Defying the Odds: The Rise of Dalit Entrepreneurs
- Author: Devesh Kapur, D. Shyam Babu, and Chandra Bhan Prasad
- Language: English
- Subject: Dalit entrepreneurs, Caste system in India
- Publisher: Random House India
- Publication date: July 2014
- Publication place: India
- Pages: 336 pp
- ISBN: 978-8-184-00570-7

= Defying the Odds: The Rise of Dalit Entrepreneurs =

2014 non-fiction book of Dalit entrepreneurs

Defying the Odds: The Rise of Dalit Entrepreneurs is a 2014 non-fiction book authored by Devesh Kapur, D. Shyam Babu, and Chandra Bhan Prasad, and published by Penguin Random House, India. The book documents the stories of Dalit entrepreneurs in India who have achieved significant success in business despite facing social and economic discrimination associated with the caste system in India.

== Background ==
The book contains short biographical profiles of 21 entrepreneurs who come from the Dalit community, a marginalised community in India, that faces significant social, political, and economic barriers. The book was a part of larger research project by Kapur to identify Dalit entrepreneurs, for which they surveyed 20,000 Dalit households in Uttar Pradesh. The project was funded by a multi-year grant awarded to Center for the Advanced Study of India, University of Pennsylvania from the John Templeton Foundation.

The book is derived from interviews with the subjects and their relatives – most of whom are first generation and faced extreme poverty and various forms of caste discrimination. The featured profiles are from across India and in diverse fields such as manufacturing, construction, health care, and education.
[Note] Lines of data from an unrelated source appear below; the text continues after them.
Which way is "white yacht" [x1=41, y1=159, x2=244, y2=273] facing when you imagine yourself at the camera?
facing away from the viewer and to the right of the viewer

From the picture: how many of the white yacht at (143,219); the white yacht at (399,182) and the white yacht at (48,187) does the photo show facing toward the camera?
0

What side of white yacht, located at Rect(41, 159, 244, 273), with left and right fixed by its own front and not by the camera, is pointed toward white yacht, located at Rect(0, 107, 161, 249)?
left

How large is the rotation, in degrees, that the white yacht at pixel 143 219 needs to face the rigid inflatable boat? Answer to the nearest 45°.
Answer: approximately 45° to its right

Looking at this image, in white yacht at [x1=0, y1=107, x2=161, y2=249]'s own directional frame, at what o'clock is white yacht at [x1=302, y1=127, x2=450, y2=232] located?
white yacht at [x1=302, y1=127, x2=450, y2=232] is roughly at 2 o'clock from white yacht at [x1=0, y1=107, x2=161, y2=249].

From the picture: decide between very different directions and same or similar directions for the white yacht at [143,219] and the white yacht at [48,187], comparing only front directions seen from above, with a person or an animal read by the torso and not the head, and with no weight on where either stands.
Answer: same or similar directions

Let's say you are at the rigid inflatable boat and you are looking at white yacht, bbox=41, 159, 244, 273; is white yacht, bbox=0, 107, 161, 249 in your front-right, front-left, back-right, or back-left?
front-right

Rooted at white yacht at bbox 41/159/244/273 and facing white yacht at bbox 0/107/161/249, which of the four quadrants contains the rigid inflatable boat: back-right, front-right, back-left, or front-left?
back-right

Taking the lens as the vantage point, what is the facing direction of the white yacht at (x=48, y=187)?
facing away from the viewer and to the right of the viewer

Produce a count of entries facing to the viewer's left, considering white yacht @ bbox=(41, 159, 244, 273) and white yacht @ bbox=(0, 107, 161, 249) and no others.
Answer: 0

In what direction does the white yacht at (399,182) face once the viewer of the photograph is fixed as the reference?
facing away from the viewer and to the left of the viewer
The list of people featured in the book include:

- Thomas Barnabas
- Nand Kishor Chandan
- Umesh Chaudhary
- Sanjiv Dangi
- Rajendra Gaikwad
- Bhagwan Gawai
- Malkit Chand
- Milind Kamble
- Ashok Khade
- Ratibhai Makwana
- Mannem Madhusudana Rao
- Murali Mohan
- Ravi Kumar Narra
- Raja Nayak
- Hari Kishan Pippal
- Sukesh Rajan
- Manju Rani
- Vijay Anand Rao Shelke
- Kishan Lal Singla
- Sitaram
- Sadhu Thorat

== Reception ==
Defying the Odds received positive attention for presenting a new perspective on Dalit identity.
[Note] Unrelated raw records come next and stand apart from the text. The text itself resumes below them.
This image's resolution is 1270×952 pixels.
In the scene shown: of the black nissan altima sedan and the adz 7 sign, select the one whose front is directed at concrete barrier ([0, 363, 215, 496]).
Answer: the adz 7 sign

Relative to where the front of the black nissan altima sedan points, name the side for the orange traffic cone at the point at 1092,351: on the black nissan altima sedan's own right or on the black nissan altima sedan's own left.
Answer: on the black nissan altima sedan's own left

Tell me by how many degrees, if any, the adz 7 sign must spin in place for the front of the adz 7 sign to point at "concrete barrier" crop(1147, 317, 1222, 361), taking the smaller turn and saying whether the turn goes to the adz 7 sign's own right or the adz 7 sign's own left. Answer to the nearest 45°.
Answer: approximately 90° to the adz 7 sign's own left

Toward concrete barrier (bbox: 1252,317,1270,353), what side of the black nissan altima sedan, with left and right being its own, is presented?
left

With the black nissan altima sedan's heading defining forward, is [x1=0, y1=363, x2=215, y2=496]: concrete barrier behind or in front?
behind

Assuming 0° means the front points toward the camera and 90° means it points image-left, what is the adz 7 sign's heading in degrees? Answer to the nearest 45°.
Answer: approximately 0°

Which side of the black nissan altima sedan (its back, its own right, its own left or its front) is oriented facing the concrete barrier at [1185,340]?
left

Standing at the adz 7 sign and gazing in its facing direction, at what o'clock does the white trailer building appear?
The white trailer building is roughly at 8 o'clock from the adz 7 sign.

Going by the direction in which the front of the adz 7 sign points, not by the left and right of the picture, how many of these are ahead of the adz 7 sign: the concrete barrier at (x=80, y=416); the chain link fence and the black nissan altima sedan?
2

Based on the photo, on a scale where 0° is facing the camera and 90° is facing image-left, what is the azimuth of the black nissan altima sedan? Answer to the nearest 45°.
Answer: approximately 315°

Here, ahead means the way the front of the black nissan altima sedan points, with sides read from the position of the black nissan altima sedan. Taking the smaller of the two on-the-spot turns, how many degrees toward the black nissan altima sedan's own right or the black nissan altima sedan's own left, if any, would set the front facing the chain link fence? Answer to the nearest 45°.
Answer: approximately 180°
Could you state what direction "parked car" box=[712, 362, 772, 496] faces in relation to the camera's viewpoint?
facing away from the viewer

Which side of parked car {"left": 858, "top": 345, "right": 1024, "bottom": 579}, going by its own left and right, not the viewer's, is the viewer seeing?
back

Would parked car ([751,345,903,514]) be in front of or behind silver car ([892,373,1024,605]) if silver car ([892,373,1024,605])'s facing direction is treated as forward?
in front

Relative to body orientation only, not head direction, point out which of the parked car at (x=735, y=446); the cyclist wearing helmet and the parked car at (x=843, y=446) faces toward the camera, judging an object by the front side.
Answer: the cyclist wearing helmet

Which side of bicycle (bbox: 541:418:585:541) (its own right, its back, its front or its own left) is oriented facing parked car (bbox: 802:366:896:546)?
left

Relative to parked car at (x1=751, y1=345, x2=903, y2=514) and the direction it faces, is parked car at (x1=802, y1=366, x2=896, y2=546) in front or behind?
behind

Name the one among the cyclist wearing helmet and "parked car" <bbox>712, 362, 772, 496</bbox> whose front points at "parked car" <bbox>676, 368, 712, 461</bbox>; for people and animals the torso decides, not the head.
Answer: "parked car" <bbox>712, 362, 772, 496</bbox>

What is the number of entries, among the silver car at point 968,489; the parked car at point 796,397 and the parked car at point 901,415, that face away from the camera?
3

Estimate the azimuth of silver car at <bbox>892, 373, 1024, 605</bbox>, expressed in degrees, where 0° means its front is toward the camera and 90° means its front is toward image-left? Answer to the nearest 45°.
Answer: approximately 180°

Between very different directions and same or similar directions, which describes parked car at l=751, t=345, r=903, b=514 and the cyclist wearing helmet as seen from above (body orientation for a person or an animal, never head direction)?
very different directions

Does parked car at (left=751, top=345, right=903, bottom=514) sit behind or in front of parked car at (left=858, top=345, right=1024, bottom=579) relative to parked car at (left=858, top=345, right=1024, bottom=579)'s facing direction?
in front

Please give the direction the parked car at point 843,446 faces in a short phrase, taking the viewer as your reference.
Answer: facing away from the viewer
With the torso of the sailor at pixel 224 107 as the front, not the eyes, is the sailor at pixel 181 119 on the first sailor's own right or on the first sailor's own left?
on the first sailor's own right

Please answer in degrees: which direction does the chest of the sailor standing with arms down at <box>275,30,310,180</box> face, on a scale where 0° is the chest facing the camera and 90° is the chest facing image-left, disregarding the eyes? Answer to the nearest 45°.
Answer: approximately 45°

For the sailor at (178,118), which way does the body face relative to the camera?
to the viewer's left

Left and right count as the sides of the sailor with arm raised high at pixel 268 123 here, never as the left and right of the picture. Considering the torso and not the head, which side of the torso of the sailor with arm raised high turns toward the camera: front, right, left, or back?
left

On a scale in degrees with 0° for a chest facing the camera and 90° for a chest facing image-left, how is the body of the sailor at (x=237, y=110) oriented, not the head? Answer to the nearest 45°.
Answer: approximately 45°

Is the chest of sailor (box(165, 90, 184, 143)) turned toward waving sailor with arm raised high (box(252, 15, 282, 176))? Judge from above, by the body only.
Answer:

Amy Kazmin for Financial Times wrote "Defying the Odds offers a highly readable and unusual perspective on the churning taking place at the Indian economy's grassroots." Forbes India noted that the book "breaks the stereotype of Dalits being a repressed and defeated community and speaks of their rise as entrepreneurs."

Preeti Mehra from The Hindu Businessline praised the book for its detailing of "inspirational tales of economic mobility," but highlighted the lack of representation of women entrepreneurs.